Advantages of Prometheus

Advantages of Prometheus compared to other Monitoring tools are listed as following:

An important characteristic of Prometheus is that it is designed to be reliable even when other systems have an outage so that you can diagnose the problems and fix them.
Each Prometheus server is standalone and self containing meaning it doesn’t depend on network storage or other remote services.
Prometheus always works, even if other parts of the infrastructure are broken.
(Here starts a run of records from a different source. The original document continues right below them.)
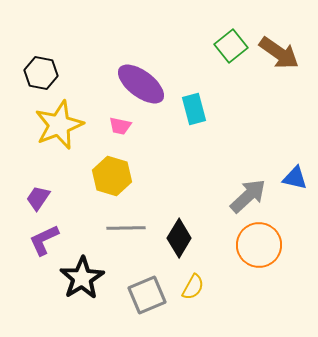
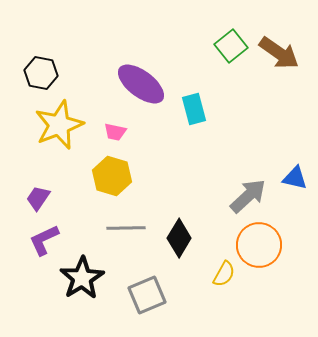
pink trapezoid: moved 5 px left, 6 px down
yellow semicircle: moved 31 px right, 13 px up
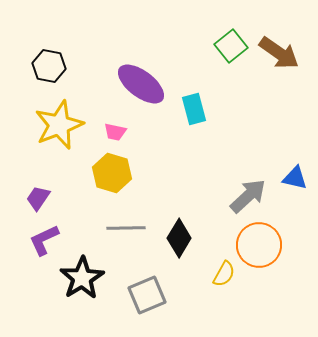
black hexagon: moved 8 px right, 7 px up
yellow hexagon: moved 3 px up
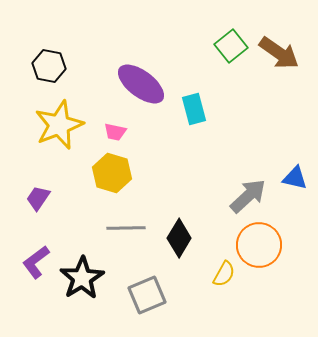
purple L-shape: moved 8 px left, 22 px down; rotated 12 degrees counterclockwise
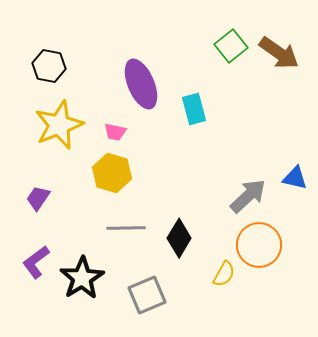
purple ellipse: rotated 30 degrees clockwise
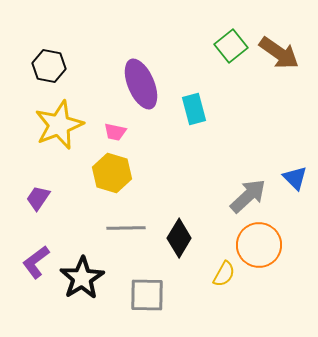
blue triangle: rotated 32 degrees clockwise
gray square: rotated 24 degrees clockwise
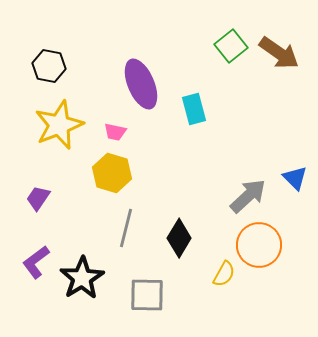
gray line: rotated 75 degrees counterclockwise
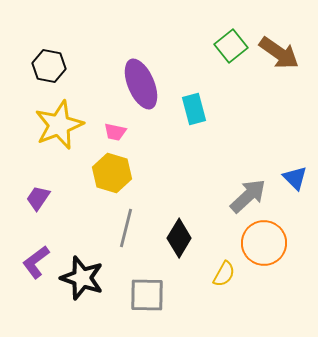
orange circle: moved 5 px right, 2 px up
black star: rotated 21 degrees counterclockwise
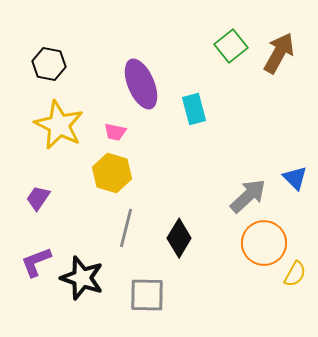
brown arrow: rotated 96 degrees counterclockwise
black hexagon: moved 2 px up
yellow star: rotated 24 degrees counterclockwise
purple L-shape: rotated 16 degrees clockwise
yellow semicircle: moved 71 px right
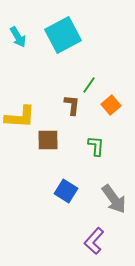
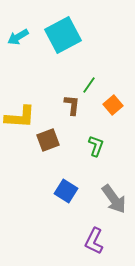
cyan arrow: rotated 90 degrees clockwise
orange square: moved 2 px right
brown square: rotated 20 degrees counterclockwise
green L-shape: rotated 15 degrees clockwise
purple L-shape: rotated 16 degrees counterclockwise
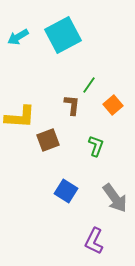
gray arrow: moved 1 px right, 1 px up
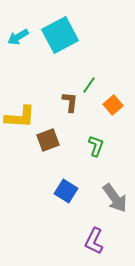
cyan square: moved 3 px left
brown L-shape: moved 2 px left, 3 px up
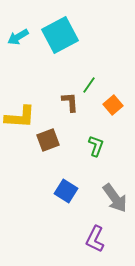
brown L-shape: rotated 10 degrees counterclockwise
purple L-shape: moved 1 px right, 2 px up
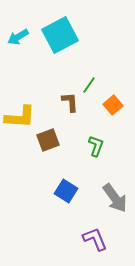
purple L-shape: rotated 132 degrees clockwise
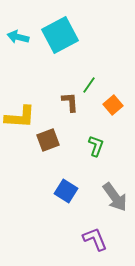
cyan arrow: rotated 45 degrees clockwise
gray arrow: moved 1 px up
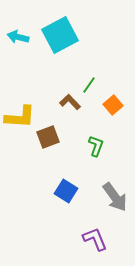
brown L-shape: rotated 40 degrees counterclockwise
brown square: moved 3 px up
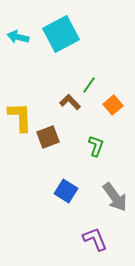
cyan square: moved 1 px right, 1 px up
yellow L-shape: rotated 96 degrees counterclockwise
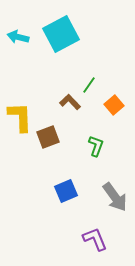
orange square: moved 1 px right
blue square: rotated 35 degrees clockwise
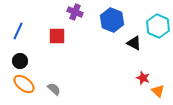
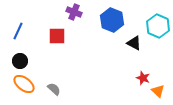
purple cross: moved 1 px left
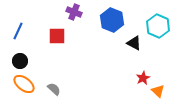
red star: rotated 24 degrees clockwise
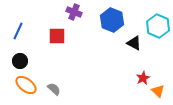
orange ellipse: moved 2 px right, 1 px down
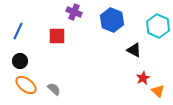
black triangle: moved 7 px down
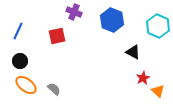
red square: rotated 12 degrees counterclockwise
black triangle: moved 1 px left, 2 px down
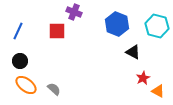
blue hexagon: moved 5 px right, 4 px down
cyan hexagon: moved 1 px left; rotated 10 degrees counterclockwise
red square: moved 5 px up; rotated 12 degrees clockwise
orange triangle: rotated 16 degrees counterclockwise
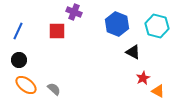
black circle: moved 1 px left, 1 px up
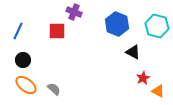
black circle: moved 4 px right
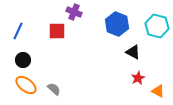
red star: moved 5 px left
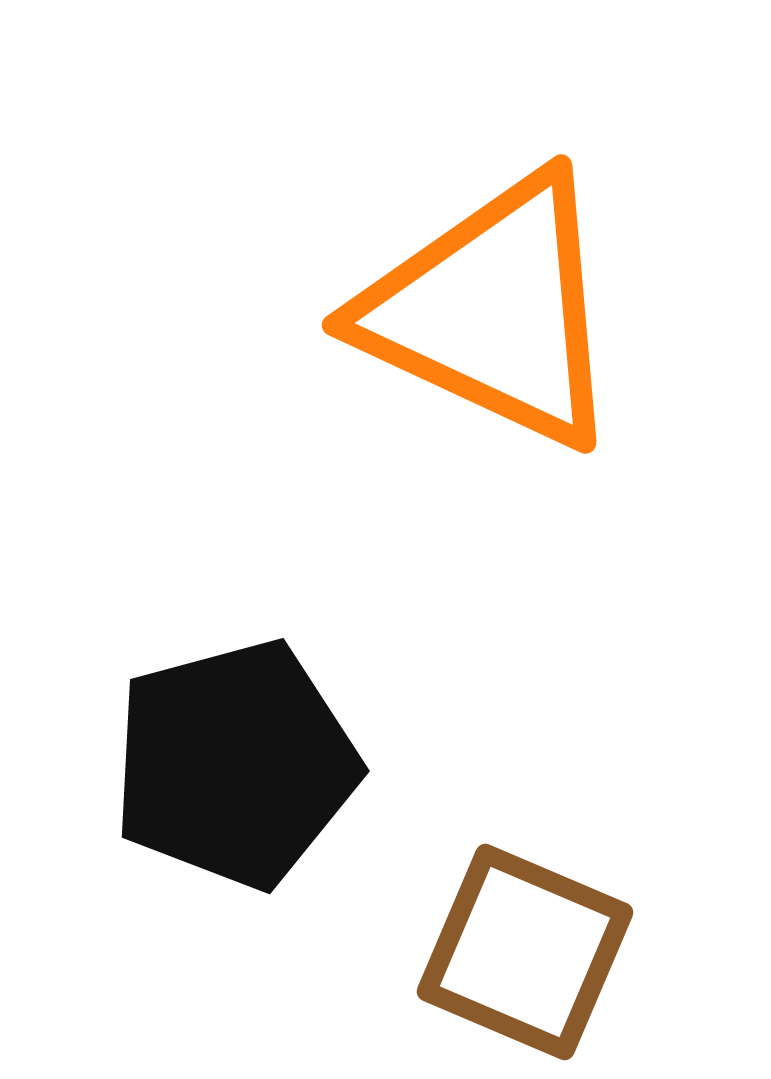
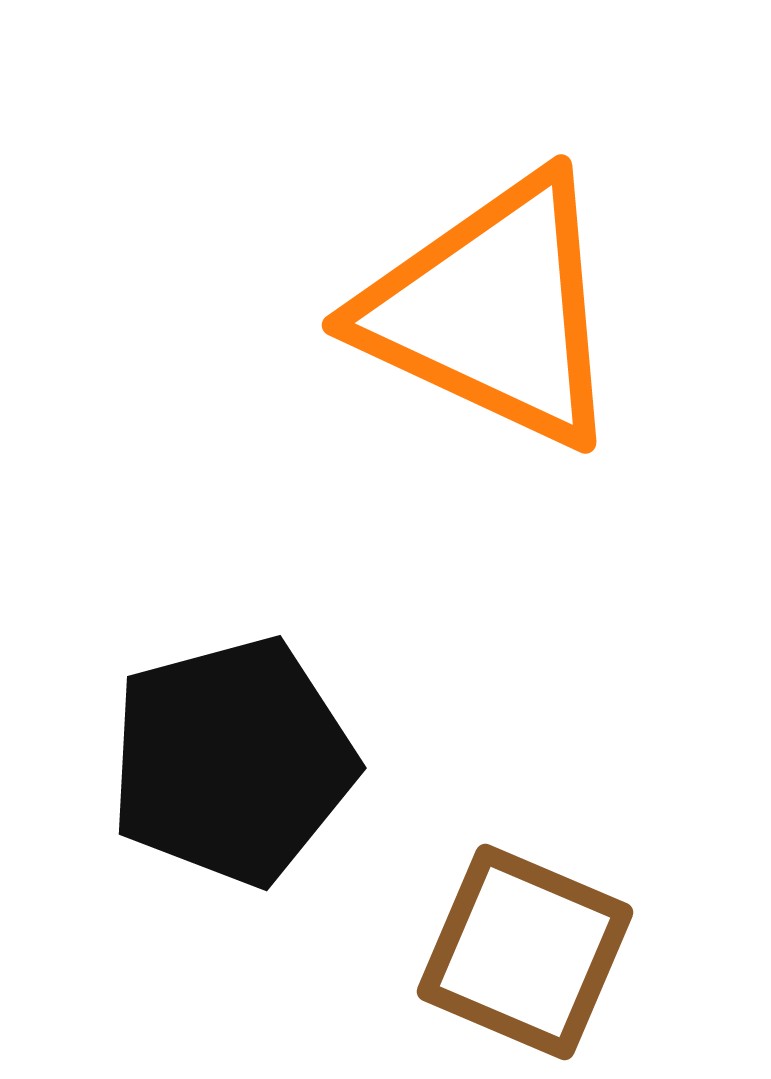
black pentagon: moved 3 px left, 3 px up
You do not have to install agents, your Prometheus installation can already pull metrics.
You do not need to set up extensive infrastructure to Prometheus Server.
Prometheus is fully compatible with both Docker and Kubernetes and Prometheus components are available as Docker images and therefore can easily be deployed in Kubernetes or other container environments.
It integrates great with Kubernetes infrastructure providing cluster node resource monitoring out of the box which means once it’s deployed on Kubernetes it starts gathering matrix data on each Kubernetes node server without any extra configuration.

Conclusion

Over the past years Prometheus has become the mainstream monitoring tool of choice in container and micro service world. Prometheus while is a tool created to monitor highly dynamic container environments like Kubernetes, Docker Swarm etc. it can also be used in a traditional non container infrastructure where you have just bare servers with applications deployed directly on them. Make sure to follow all the points we mentioned in the article and well as perform the tutorial yourself for better understanding of the tool.